Cadre pour les biomarqueurs vocaux dans la détection de maladies par IA établi
Des chercheurs de l'Institut de Santé du Luxembourg et de l'Université de Floride du Sud ont établi un premier cadre consensuel pour les biomarqueurs vocaux. L'objectif est de normaliser la terminologie pour la détection de maladies basée sur l'IA via la voix.

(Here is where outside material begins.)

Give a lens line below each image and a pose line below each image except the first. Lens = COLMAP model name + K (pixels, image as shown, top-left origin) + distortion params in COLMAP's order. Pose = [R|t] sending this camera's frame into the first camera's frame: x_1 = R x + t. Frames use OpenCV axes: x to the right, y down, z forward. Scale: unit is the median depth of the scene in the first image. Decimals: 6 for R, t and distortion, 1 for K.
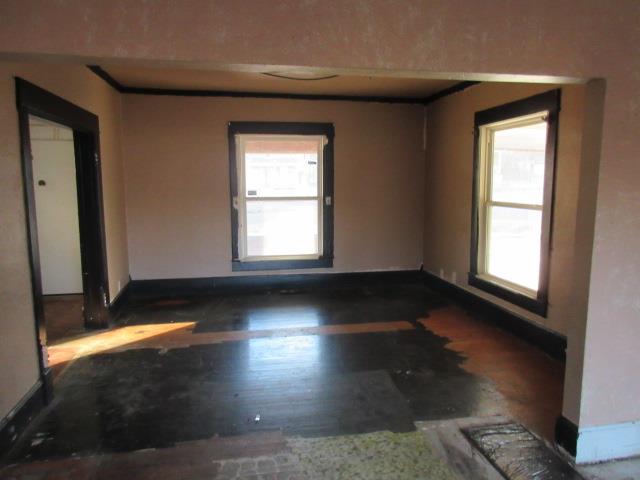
lens RADIAL K [[474.6, 0, 320.5], [0, 474.6, 240.1], [0, 0, 1]] dist [-0.005532, 0.000965]
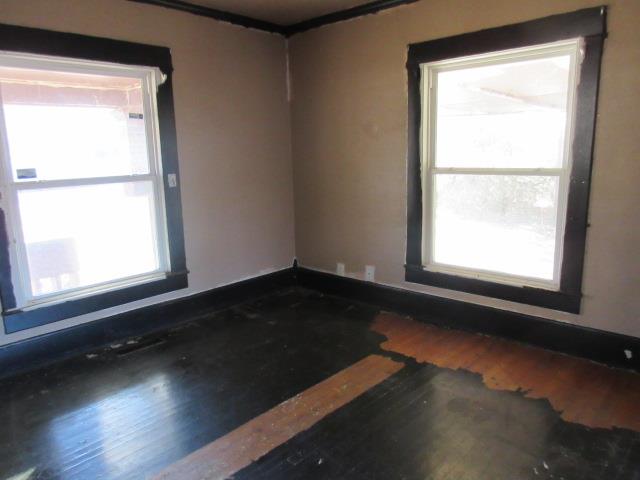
lens RADIAL K [[474.6, 0, 319.6], [0, 474.6, 240.2], [0, 0, 1]] dist [-0.005532, 0.000965]
pose [[0.801496, -0.132193, 0.583206, -0.219662], [0.098936, 0.991134, 0.088688, -0.048089], [-0.589759, -0.013383, 0.807468, 0.454618]]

Des chercheurs de l'Institut de Santé du Luxembourg (LIH) et de l'Université de Floride du Sud (USF) ont dirigé un effort international visant à établir le premier cadre et les premières définitions consensuelles pour les biomarqueurs vocaux. Ces indicateurs dérivés de la voix sont étudiés pour leur potentiel à aider à détecter et à suivre les maladies.
L'étude, publiée dans Digital Biomarkers dans le cadre de l'initiative VOCAL, a réuni 24 experts d'Europe et d'Amérique du Nord. Elle aborde le défi de la terminologie incohérente dans la détection de maladies basée sur la voix, où des termes tels que « biomarqueurs vocaux », « biomarqueurs de la parole » et « biomarqueurs vocaux » ont été fréquemment utilisés de manière interchangeable.
Le nouveau cadre distingue entre les mesures vocales et les biomarqueurs vocaux validés. Il introduit un modèle hiérarchique couvrant les différents domaines impliqués dans la production de la voix et de la parole. Le cadre fournit un vocabulaire scientifiquement fondé destiné à soutenir la collaboration entre cliniciens, spécialistes de la parole, ingénieurs, data scientists, régulateurs et parties prenantes de l'industrie.
Ce travail, mené par les consortiums eVoiceNet coordonné par le LIH et Bridge2AI-Voice dirigé par l'USF, devrait accélérer le développement de technologies basées sur la voix pour diagnostiquer et surveiller des conditions telles que la maladie de Parkinson, la maladie d'Alzheimer, la dépression, l'insuffisance cardiaque et le diabète de type 2. L'initiative vise à établir des directives et des normes internationales pour la recherche et la mise en œuvre des biomarqueurs vocaux.